§ **Task description**:
Every line below that contains the word "feels" must be copied.

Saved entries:
::::

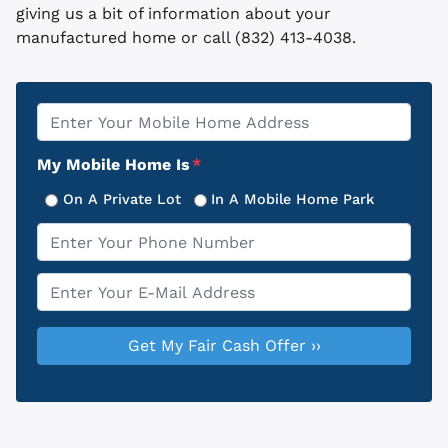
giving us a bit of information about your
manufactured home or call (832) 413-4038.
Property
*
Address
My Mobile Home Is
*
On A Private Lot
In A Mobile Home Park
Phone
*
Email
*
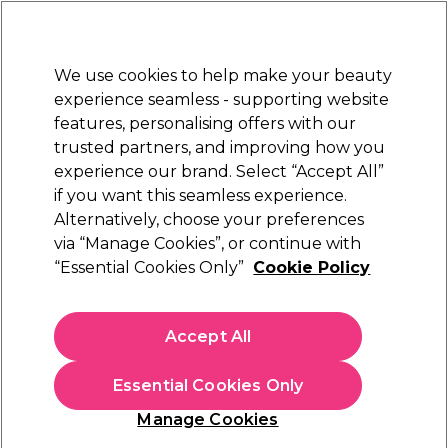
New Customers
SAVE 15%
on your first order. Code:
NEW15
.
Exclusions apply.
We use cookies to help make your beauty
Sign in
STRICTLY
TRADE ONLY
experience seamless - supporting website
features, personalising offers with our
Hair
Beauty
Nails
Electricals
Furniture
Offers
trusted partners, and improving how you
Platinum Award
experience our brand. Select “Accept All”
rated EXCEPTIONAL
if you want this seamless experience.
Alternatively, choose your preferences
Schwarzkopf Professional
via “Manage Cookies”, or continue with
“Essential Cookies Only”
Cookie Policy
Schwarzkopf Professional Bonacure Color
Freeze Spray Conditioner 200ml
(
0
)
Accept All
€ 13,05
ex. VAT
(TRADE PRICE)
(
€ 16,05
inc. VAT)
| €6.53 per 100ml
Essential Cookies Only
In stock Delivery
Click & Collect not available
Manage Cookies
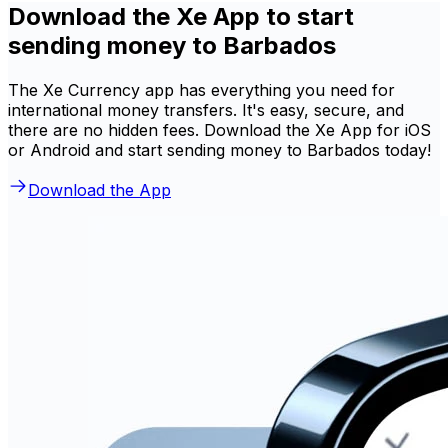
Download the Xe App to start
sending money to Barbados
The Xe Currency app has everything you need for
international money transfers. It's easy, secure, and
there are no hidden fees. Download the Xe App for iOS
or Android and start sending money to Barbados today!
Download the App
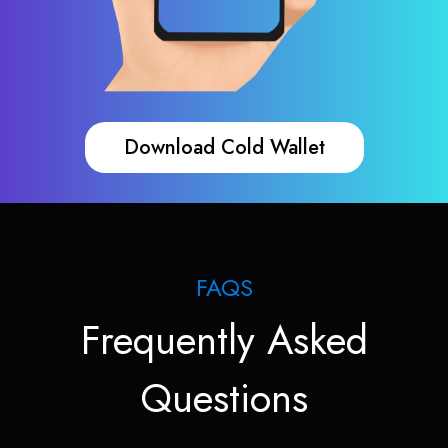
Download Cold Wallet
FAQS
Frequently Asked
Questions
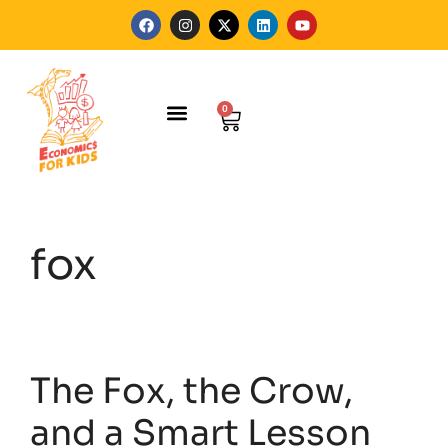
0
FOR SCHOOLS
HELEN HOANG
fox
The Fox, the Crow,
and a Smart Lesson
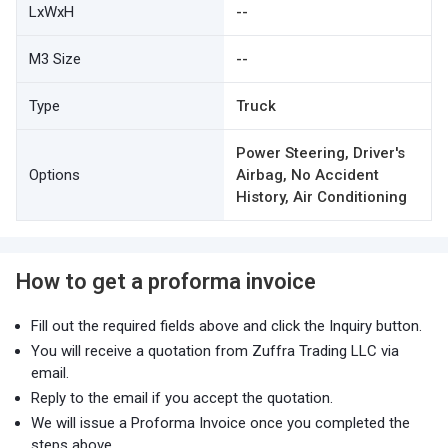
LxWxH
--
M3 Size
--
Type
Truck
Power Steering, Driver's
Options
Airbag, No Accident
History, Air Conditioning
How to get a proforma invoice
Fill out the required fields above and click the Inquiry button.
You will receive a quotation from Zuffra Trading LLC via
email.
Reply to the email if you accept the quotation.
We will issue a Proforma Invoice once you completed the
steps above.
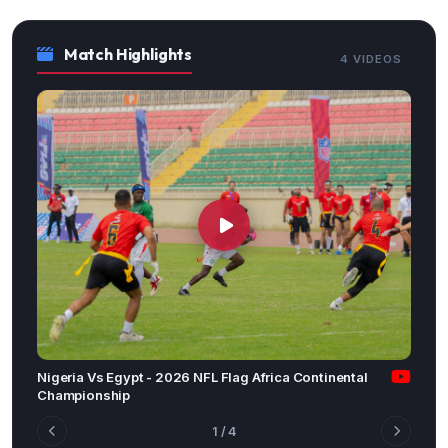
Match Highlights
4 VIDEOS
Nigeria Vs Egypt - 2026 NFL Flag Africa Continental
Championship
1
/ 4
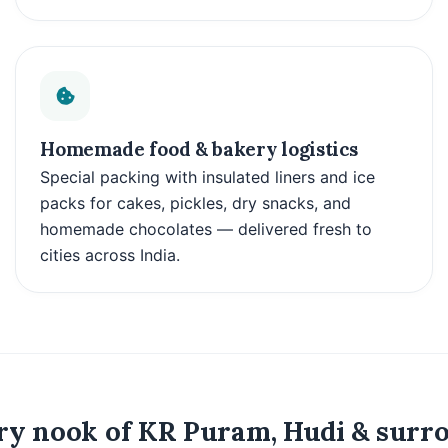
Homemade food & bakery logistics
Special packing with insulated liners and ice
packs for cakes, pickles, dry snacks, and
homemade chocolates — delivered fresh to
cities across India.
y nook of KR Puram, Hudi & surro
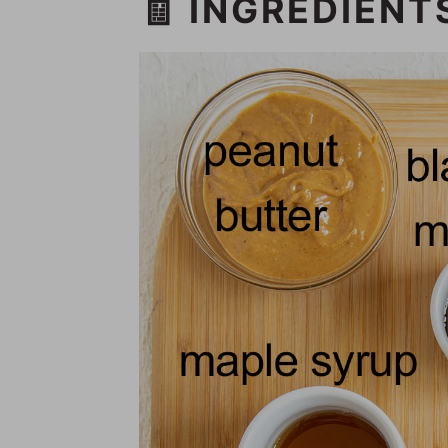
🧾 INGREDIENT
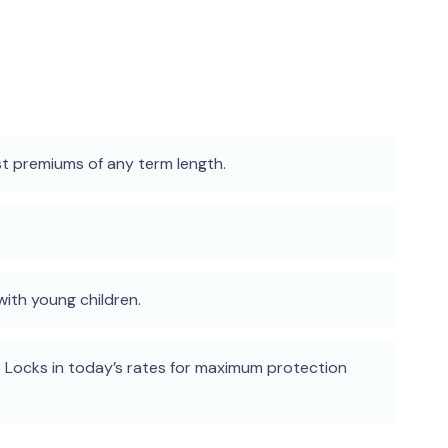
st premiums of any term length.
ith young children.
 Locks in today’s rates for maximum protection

::::

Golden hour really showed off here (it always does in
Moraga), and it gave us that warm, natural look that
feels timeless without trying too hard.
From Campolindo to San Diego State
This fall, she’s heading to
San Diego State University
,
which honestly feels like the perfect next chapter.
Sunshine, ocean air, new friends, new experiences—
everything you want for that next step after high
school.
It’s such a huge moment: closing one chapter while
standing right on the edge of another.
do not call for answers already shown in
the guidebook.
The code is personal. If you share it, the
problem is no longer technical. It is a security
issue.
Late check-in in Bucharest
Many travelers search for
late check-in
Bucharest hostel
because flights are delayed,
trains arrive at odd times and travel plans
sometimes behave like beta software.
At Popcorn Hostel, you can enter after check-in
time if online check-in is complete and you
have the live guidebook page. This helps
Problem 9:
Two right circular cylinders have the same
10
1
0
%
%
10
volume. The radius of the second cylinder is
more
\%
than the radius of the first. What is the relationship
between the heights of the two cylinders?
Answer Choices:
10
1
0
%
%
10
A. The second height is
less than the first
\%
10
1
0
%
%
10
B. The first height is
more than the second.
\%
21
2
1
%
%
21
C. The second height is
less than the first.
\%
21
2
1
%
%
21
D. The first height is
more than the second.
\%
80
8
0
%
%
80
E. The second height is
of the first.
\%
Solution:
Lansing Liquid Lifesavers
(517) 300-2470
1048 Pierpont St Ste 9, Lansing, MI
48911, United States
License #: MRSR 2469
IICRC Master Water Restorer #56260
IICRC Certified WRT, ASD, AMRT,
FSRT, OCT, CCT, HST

::::

§ **Completed task**:
feels timeless without trying too hard.
which honestly feels like the perfect next chapter.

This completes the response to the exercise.